Sample application – imitation leather for apparel
- Fiber fineness: 1,7- 3,3 dtex
- Fiber type: PES, PA
- Product weight: 350 g/m²
Needle type: 15x18x38x3 1/2 R222 G 3027 (614071)
Penetration depth: 12 mm
Penetration density: 50 P/cm²
- Needle type: 15x18x40x3 R222 G 3037 (603721)
- Penetration depth: 10 mm
- Penetration density: 200 P/cm²
- 15x18x40x3 R222 G 3037 (603721) (entry zone)
- 15x18x40x3 C222 G 3037 (609901) (exit zone)
- Penetration depth: 9 mm
- Penetration density: 200 P/cm²
- 15x18x40x3 C222 G 3037 (609901) (entry zone)
- 15x18x40x3 R222 G 3037 (603721) (exit zone)
- Penetration depth: 8 mm
- Penetration density: 200 P/cm²
- Needle type: 15x18x42x3 R222 G 3037 (615451)
- Penetration depth: 7 mm
- Penetration density: 250 P/cm²
- Needle type: 15x18x42x3 R222 G 3027 (609921)
- Penetration depth: 5 mm
- Penetration density: 350 P/cm²
Alcantara®, Ecsaine® and Ultrasuede®
Examples of innovative types of artificial leather include Alcantara®, Ecsaine® und Ultrasuede®.
The more valuable imitation buckskin is manufactured on the basis of 4 dtex PES bicomponent fibers, whereby the thickness of the individual filaments varies from 0.001 to 0.2 dtex.
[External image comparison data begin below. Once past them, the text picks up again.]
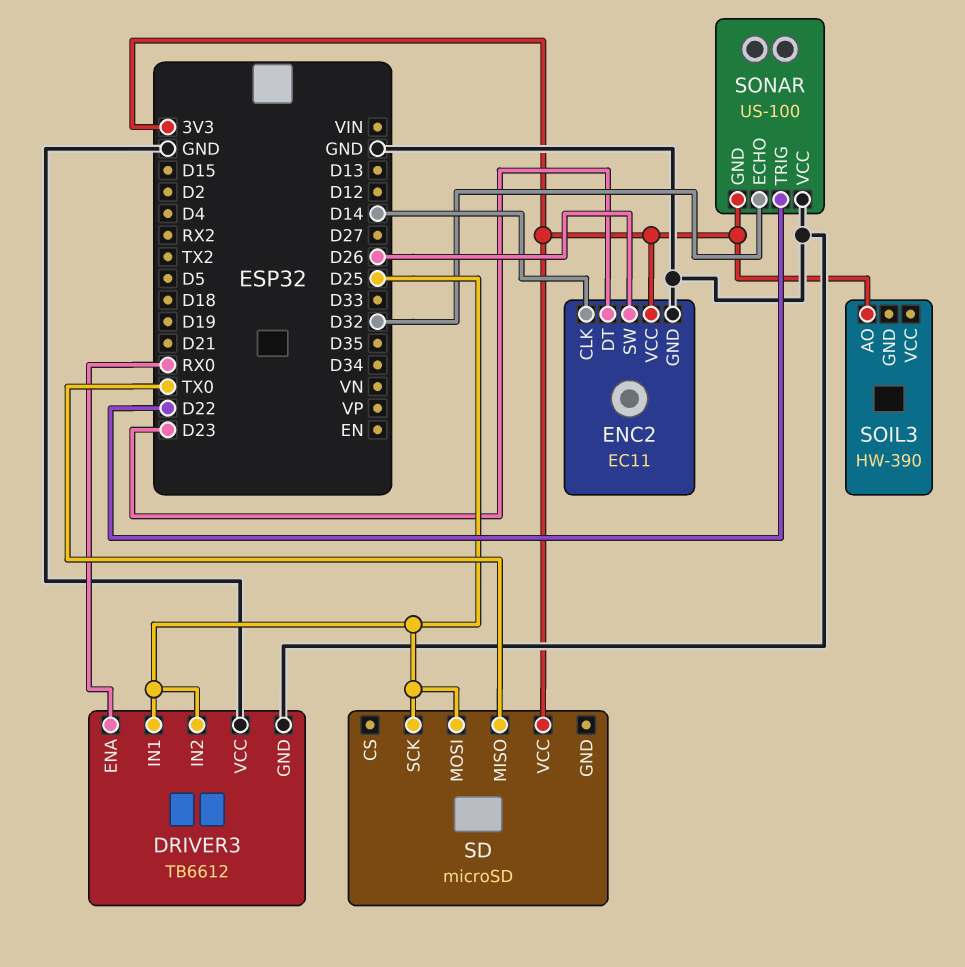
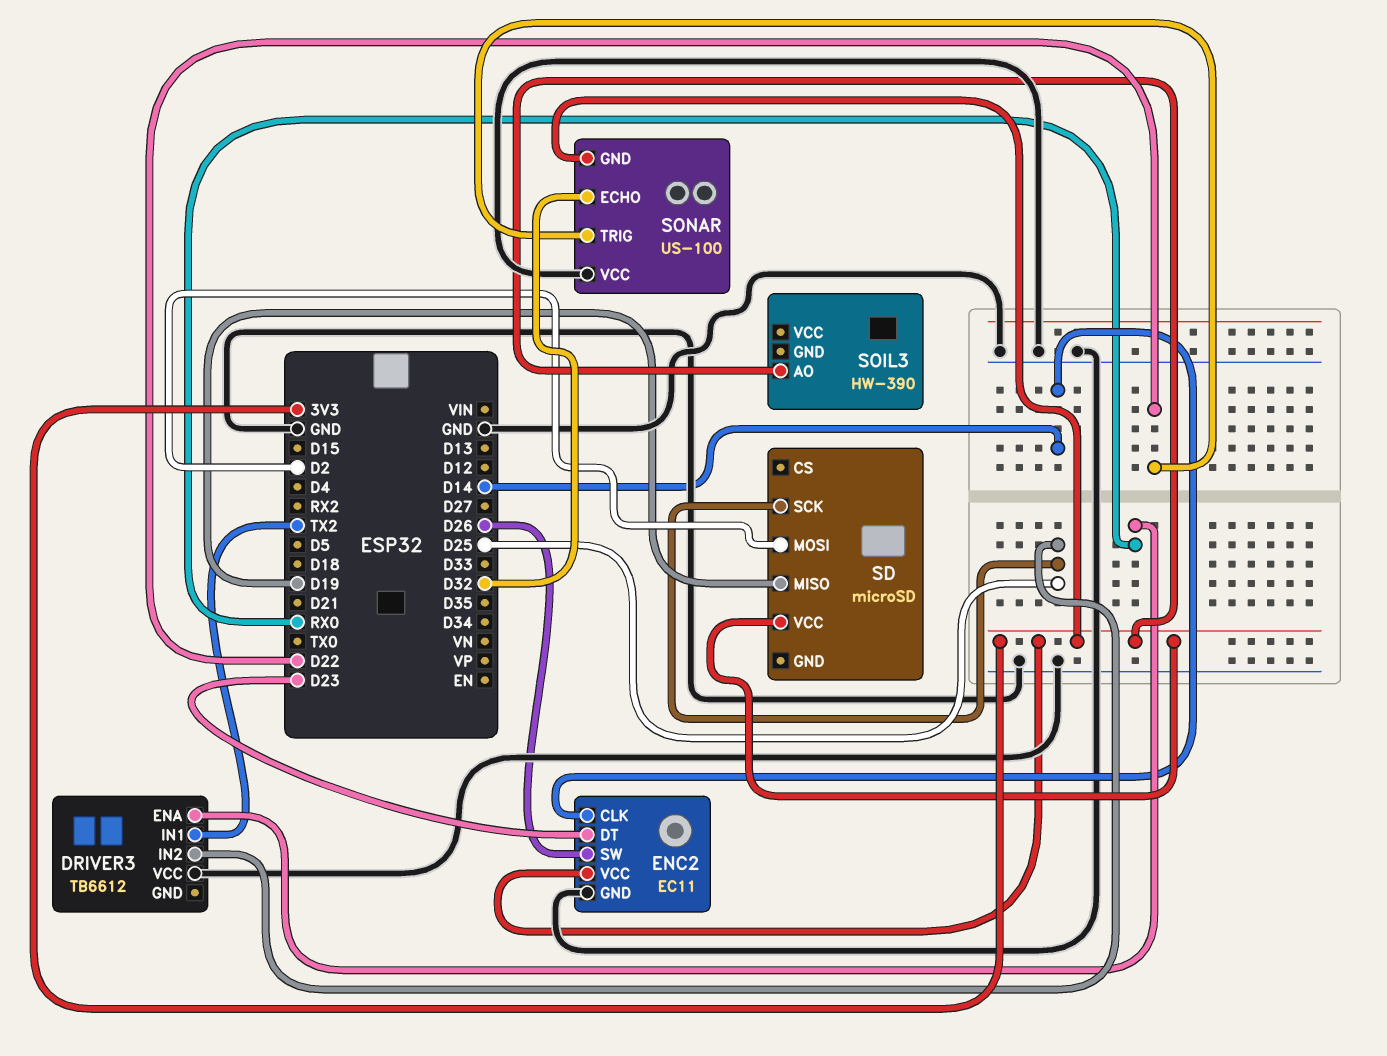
DRIVER3 pin GND: GND -> none
DRIVER3 pin IN1: D25 -> TX2
SD pin MISO: TX0 -> D19
SD pin MOSI: D25 -> D2

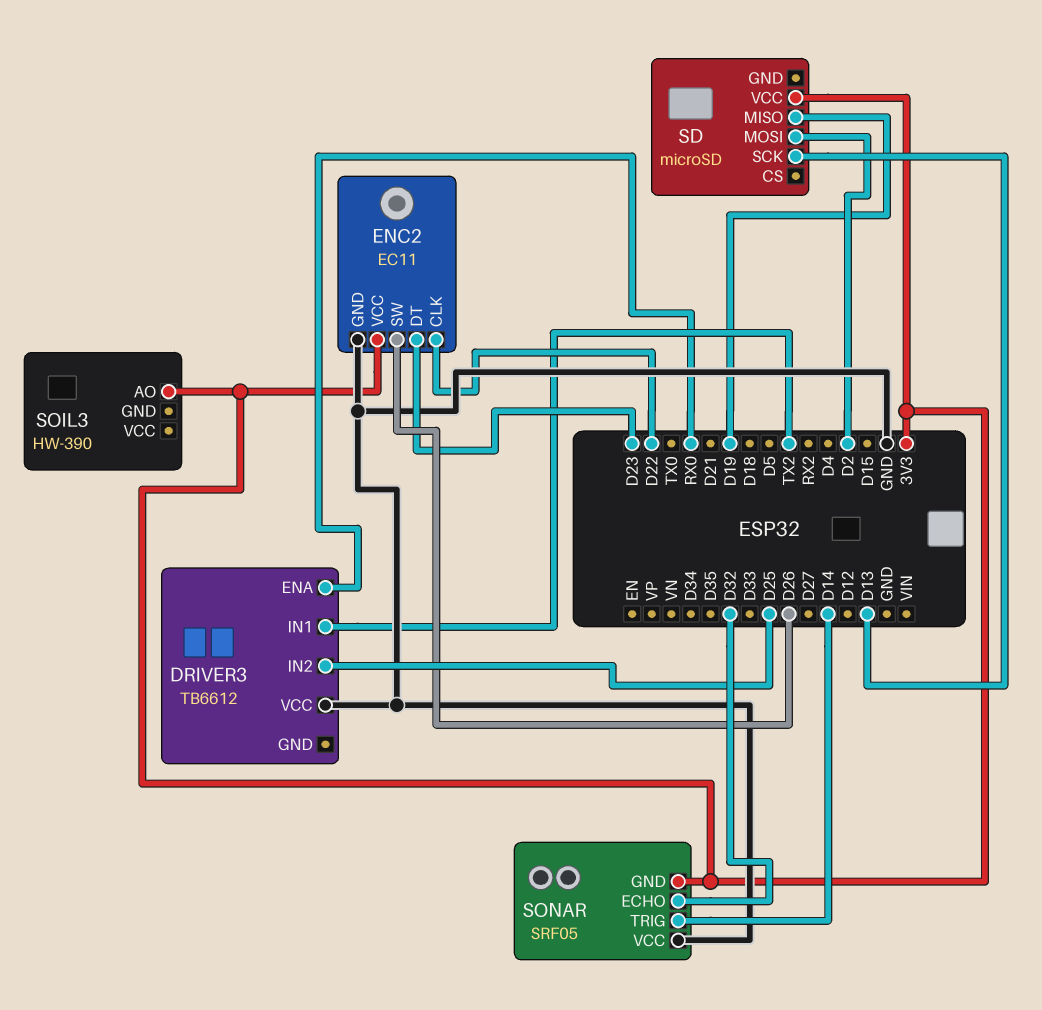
ENC2 pin CLK: D14 -> D22
SD pin SCK: D25 -> D13
SONAR: US-100 -> SRF05
SONAR pin TRIG: D22 -> D14

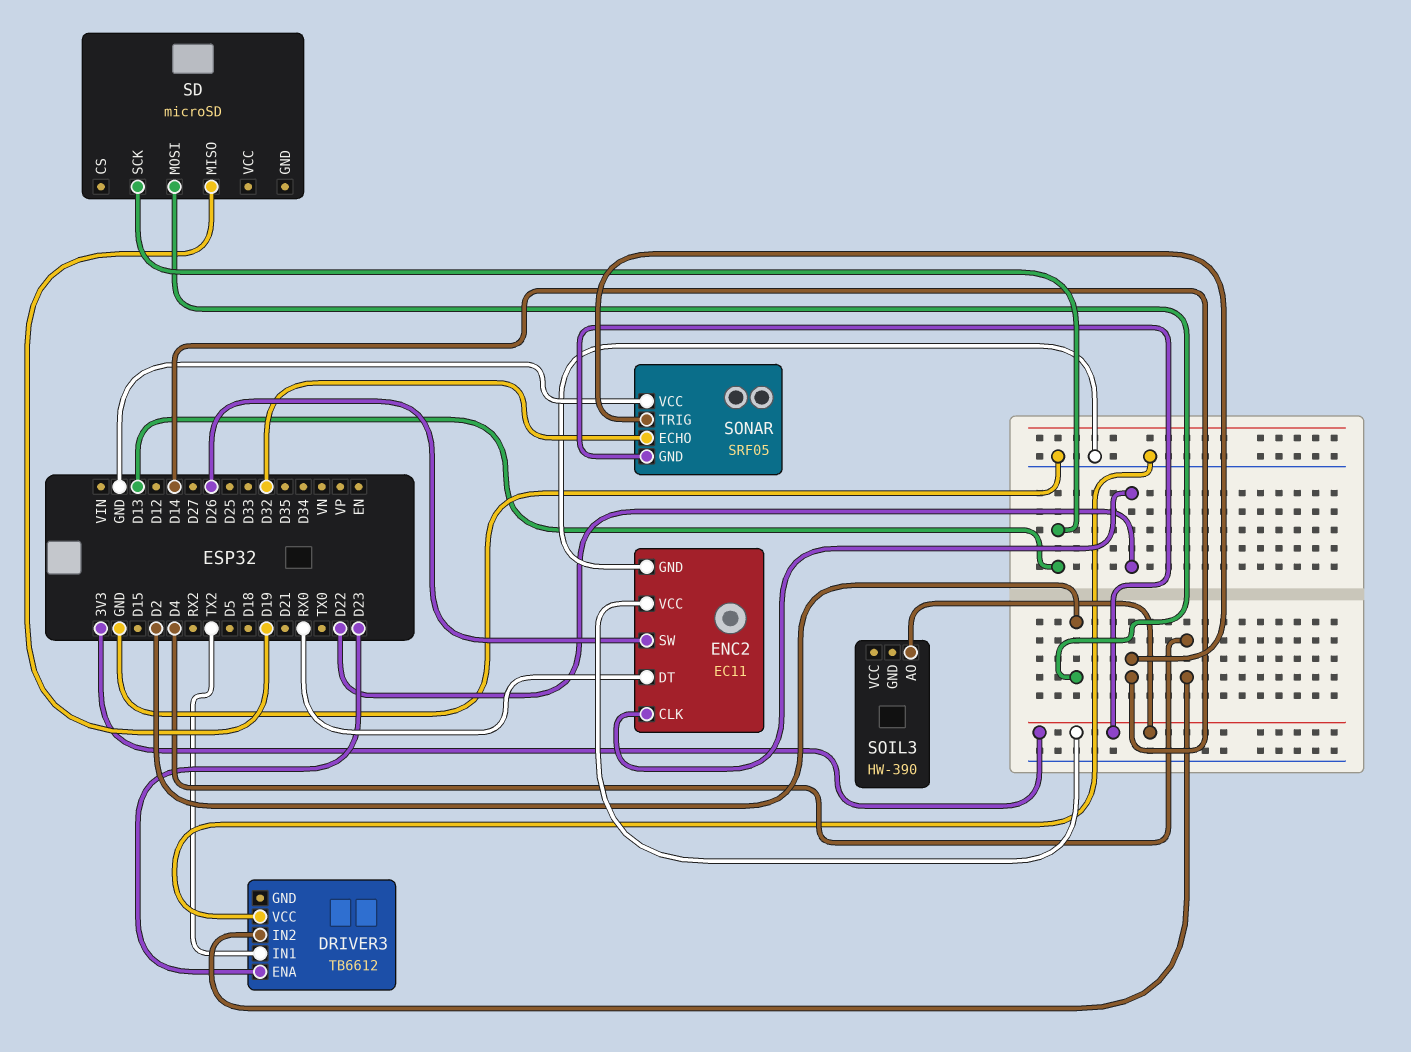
DRIVER3 pin ENA: RX0 -> D23
DRIVER3 pin IN2: D25 -> D4
ENC2 pin DT: D23 -> RX0
SD pin VCC: 3V3 -> none

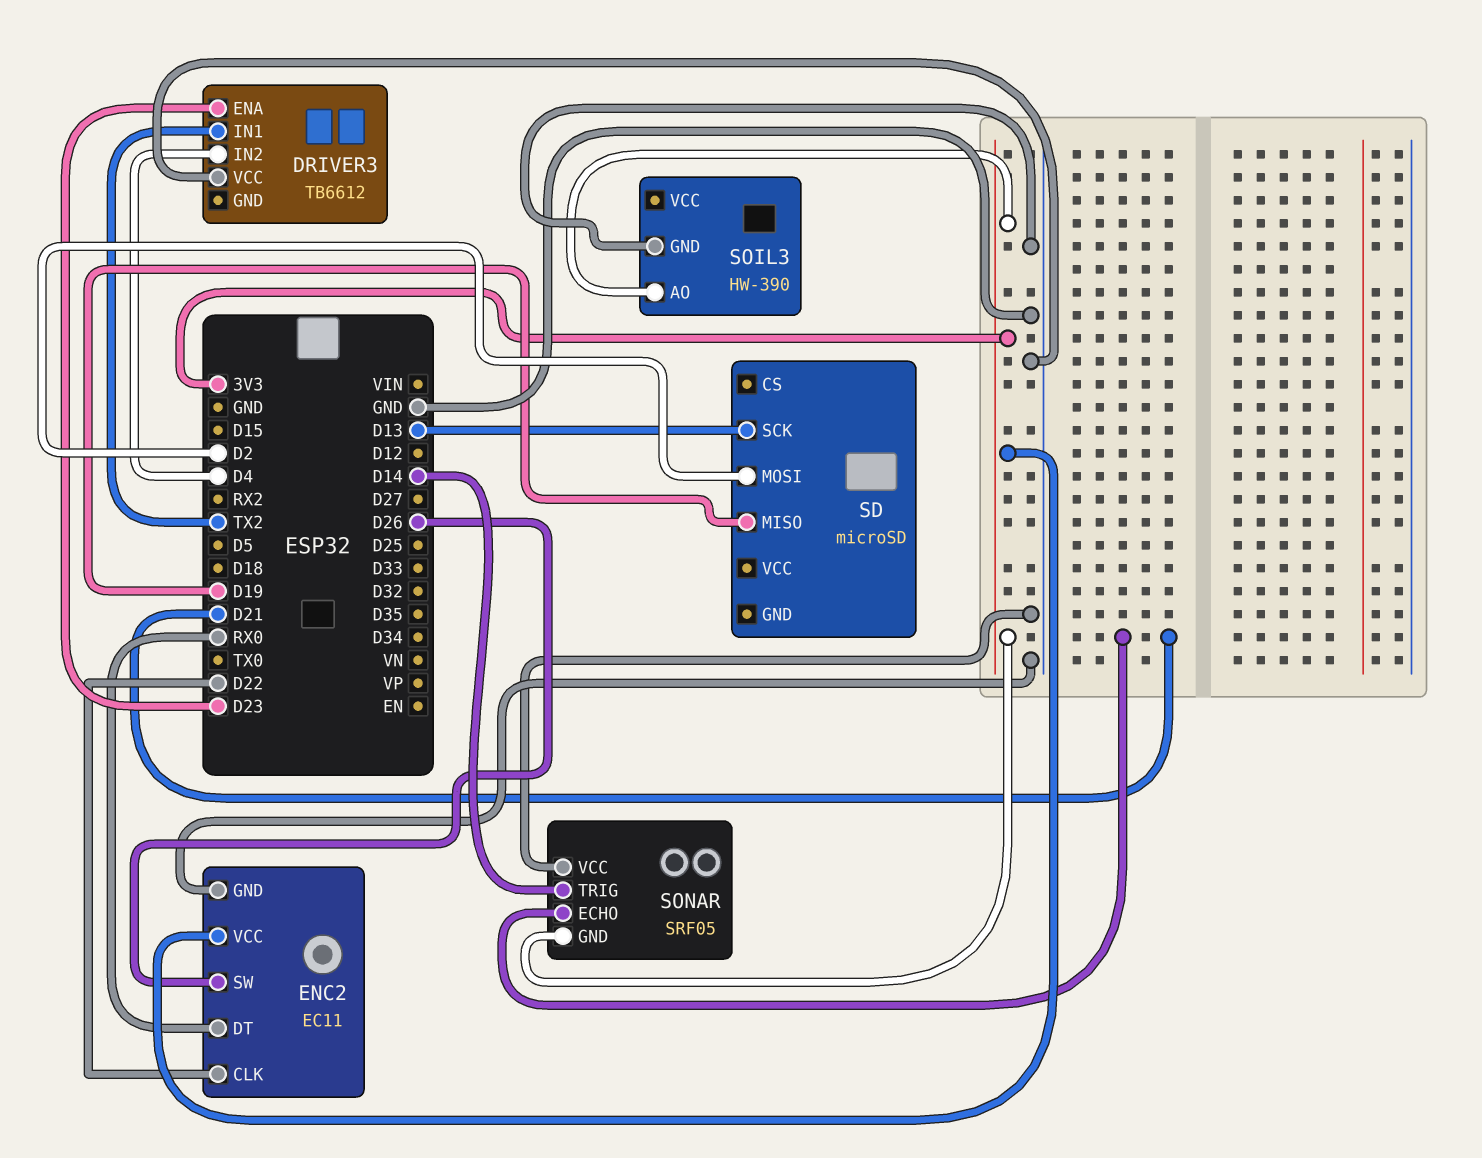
SOIL3 pin GND: none -> GND
SONAR pin ECHO: D32 -> D21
To give a comparison: a human hair is roughly 40 to 50 times thicker than the individual filaments used for this product.
The rigidity of the product is created by mechanical needling. With the aid of thermal or chemical treatment, the outer sheath of the polyester fibers is dissolved in order to loosen and detach the matrix fiber. This process activates the individual filaments and an enclosed surface is created.
To copy the surface and the textile properties of artificial leather in a way that is as close to nature as possible, the fibers have to be very powerfully integrated into the nonwoven. Up to 3.000 P/cm² are required. For this reason preneedling, intermediate needling and finish needling take place using a row of up to 11 multiboard machines, which needle from both sides alternately.
Imitation leather production: Alcantara®
Fine-gauge needles from Groz-Beckert
The production of imitation leather is a special application that involves very high standards. Fine-gauge needles from Groz-Beckert in the 38 - 42 gg range with very low fiber transport per individual stroke are ideally suitable here. To keep surface marking to an absolute minimum, the penetration depth of the needles has to be continuously reduced from one machine to the next.
To bring the required product density into line with the desired needling effect, a combination of needles with broad barb spacing for maximum surface quality and needles with narrow barb spacing for a good density effect is employed. Needles with RF barb style are primarily used here, because they facilitate gentle and defined fiber transport. To achieve a very high surface quality needles with only one barb are used.